Ms. Laurie Santos says this is irrational, as the monkeys treat loss different from gains, when in reality  the end result would be the same    In addition, she notes that humans act the same way the monkeys do  (If you switch out $1000 for the grapes, humans are more likely to gamble if they think they already own the money rather than if it is presented as a bonus).  She thinks this is an indication that humans have in built evolutionary flaws that screw with our ability to do economics.

But she is wrong.  The monkeys are smarter than she is.  

As Dubner said, how you present the choice affects the results.  It's not irrational, but affects us in logical, rational ways.   We are not trusting fools that believe what the experimenters say.   We live in the real world and we use clues from presentation to make our decisions.  These clues work.  I don't ride in cabs that reek of alcohol, even if the driver swears he is sober.   In social sciences, you are NOT measuring just what you want to measure, there are always a lot of extraneous variables.  In this case:
  1. The monkeys don't know the odds are the same.   They do NOT know that you have artificially set the chances for loss to be the same as the chances for gain.  Even assuming they can do the math and figure out that the odds are the same, it doesn't matter.  Why ?  See point 2 below.
  2. To quote every single mutual fund performance sheet: "Past performance is no guarantee
    of future results." 
    Things change.  People lie.   Ms.
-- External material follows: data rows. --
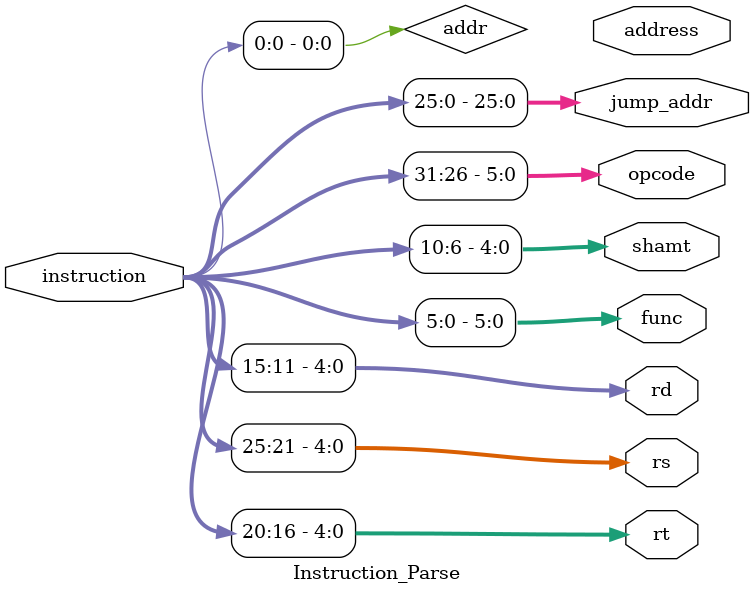
<source format=v>
module Instruction_Parse (
 input wire [31:0] instruction, output wire [4:0] rt , output wire [4:0] rs , output wire [4:0] rd ,
 output wire [5:0] func , output wire [4:0] shamt , output wire [5:0] opcode , output wire [15:0] address,
 output wire [25:0] jump_addr
);
 assign opcode = instruction[31:26];
 assign rs = instruction[25:21];
 assign rt = instruction[20:16];
 assign rd = instruction[15:11];
 assign shamt = instruction[10:6];
 assign func = instruction[5:0];
 assign addr = instruction[15:0];
 assign jump_addr = instruction[25:0];

endmodule
</source>
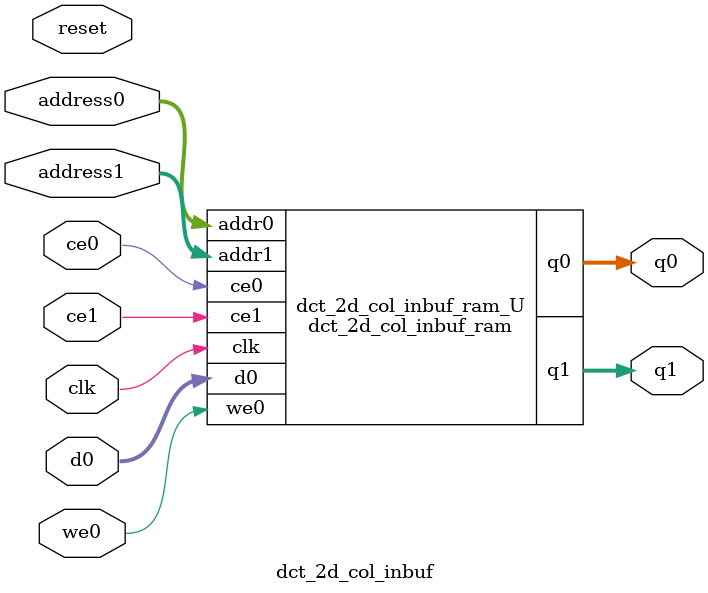
<source format=v>

`timescale 1 ns / 1 ps
module dct_2d_col_inbuf_ram (addr0, ce0, d0, we0, q0, addr1, ce1, q1,  clk);

parameter DWIDTH = 16;
parameter AWIDTH = 6;
parameter MEM_SIZE = 64;

input[AWIDTH-1:0] addr0;
input ce0;
input[DWIDTH-1:0] d0;
input we0;
output reg[DWIDTH-1:0] q0;
input[AWIDTH-1:0] addr1;
input ce1;
output reg[DWIDTH-1:0] q1;
input clk;

(* ram_style = "block" *)reg [DWIDTH-1:0] ram[0:MEM_SIZE-1];




always @(posedge clk)  
begin 
    if (ce0) 
    begin
        if (we0) 
        begin 
            ram[addr0] <= d0; 
            q0 <= d0;
        end 
        else 
            q0 <= ram[addr0];
    end
end


always @(posedge clk)  
begin 
    if (ce1) 
    begin
            q1 <= ram[addr1];
    end
end


endmodule


`timescale 1 ns / 1 ps
module dct_2d_col_inbuf(
    reset,
    clk,
    address0,
    ce0,
    we0,
    d0,
    q0,
    address1,
    ce1,
    q1);

parameter DataWidth = 32'd16;
parameter AddressRange = 32'd64;
parameter AddressWidth = 32'd6;
input reset;
input clk;
input[AddressWidth - 1:0] address0;
input ce0;
input we0;
input[DataWidth - 1:0] d0;
output[DataWidth - 1:0] q0;
input[AddressWidth - 1:0] address1;
input ce1;
output[DataWidth - 1:0] q1;



dct_2d_col_inbuf_ram dct_2d_col_inbuf_ram_U(
    .clk( clk ),
    .addr0( address0 ),
    .ce0( ce0 ),
    .d0( d0 ),
    .we0( we0 ),
    .q0( q0 ),
    .addr1( address1 ),
    .ce1( ce1 ),
    .q1( q1 ));

endmodule


</source>
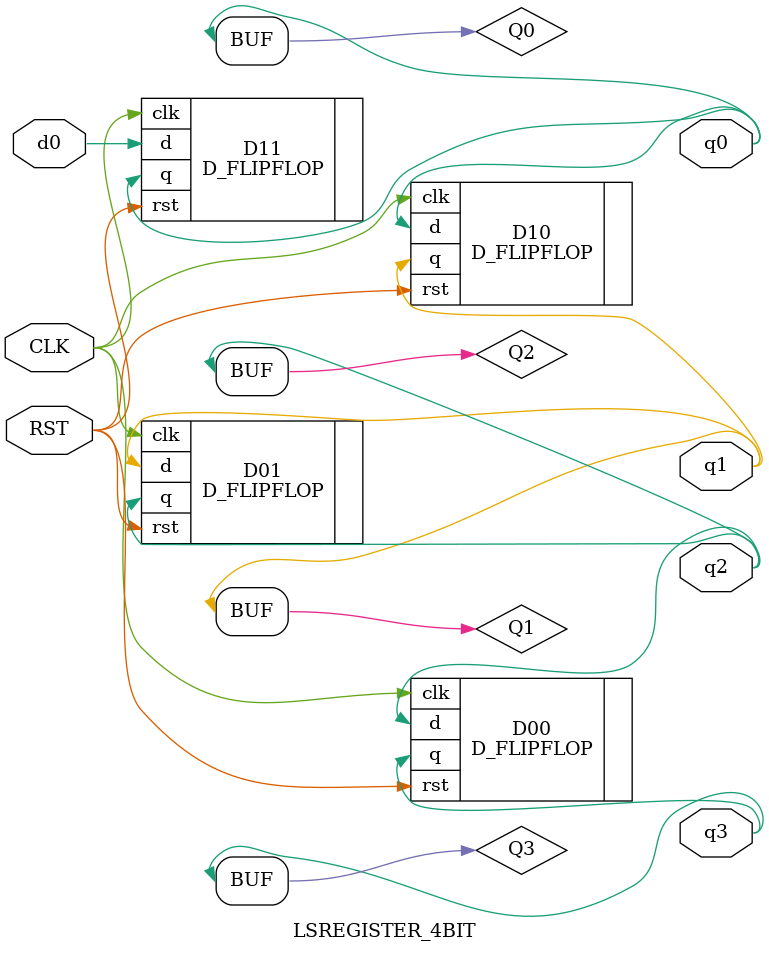
<source format=v>
`timescale 1ns / 1ps
module LSREGISTER_4BIT( input d0,
                        output q0,q1,q2,q3,
                        input CLK,
                        input RST);
                        

    wire Q0,Q1,Q2,Q3;
    D_FLIPFLOP D00(.d(Q2),.q(q3),.rst(RST),.clk(CLK));
    D_FLIPFLOP D01(.d(Q1),.q(q2),.rst(RST),.clk(CLK));
    D_FLIPFLOP D10(.d(Q0),.q(q1),.rst(RST),.clk(CLK));
    D_FLIPFLOP D11(.d(d0),.q(q0),.rst(RST),.clk(CLK));
    assign Q0=q0; 
    assign Q1=q1;
    assign Q2=q2;
    assign Q3=q3;
    endmodule

</source>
Santos, despite being well versed in monkey psychology does not realize this - at least she doesn't account for it.  The monkeys do not trust that the guys to keep acting the same way.
  3. The monkeys are not looking at the odds, they are looking at the MORAL CHARACTER.  They are not confronted with scientists offering risk/rewards scenarios.  They are confronted with humans - some of whom are nice and give 'tips', others of whom are nasty and steal.  
She did not set up an experiment where  the monkeys are calculating odds and rate of return.  Instead she set up an experiment where monkeys are deciding who to trust.
    Monkeys, like humans, treat tippers differently than we treat thieves.  When given a choice between someone that randomly tips well but sometimes tips nothing or a consistently average tipper, the monkeys (and I) would rather go with the guy that tips consistently average.  But that same rule does not apply to thieves.  Monkeys, like humans, would rather deal with someone that sometimes does not steal from them at all, even if when he does steal, he steals a lot, rather than the guy that always steals a little bit. 

    What does this have to do with politics?   It explains a lot of the hard to figure out stuff.   It is why the Republicans keep trying to say "Job Creators" rather than "Wealthy".   They tried to influence the voters.  It is why the Obama Health Care bill  described itself as "tax penalties for not having health insurance" rather than a tax hike that is exactly countered by a 'tax deduction for having health insurance'.  The Democrats did not want to admit they were doing a tax hike with an exactly equal tax deduction, because then the Republicans would have said TAX HIKE and left the rest out.

    But in a system where we make the rules, past performance may be no guarantee of future results, but it is a strong guide.  When it comes to taxes and economics, we need to look at what happened before.   As in Bush's tax cuts destroyed the surplus that Clinton created.   Look at the math  while spending has gone up, the truth is that the growth is relatively minor while the recession caused a huge drop in tax receipts.

    While character is important, it is not the only thing.  We need to look at the math as well as the intentions.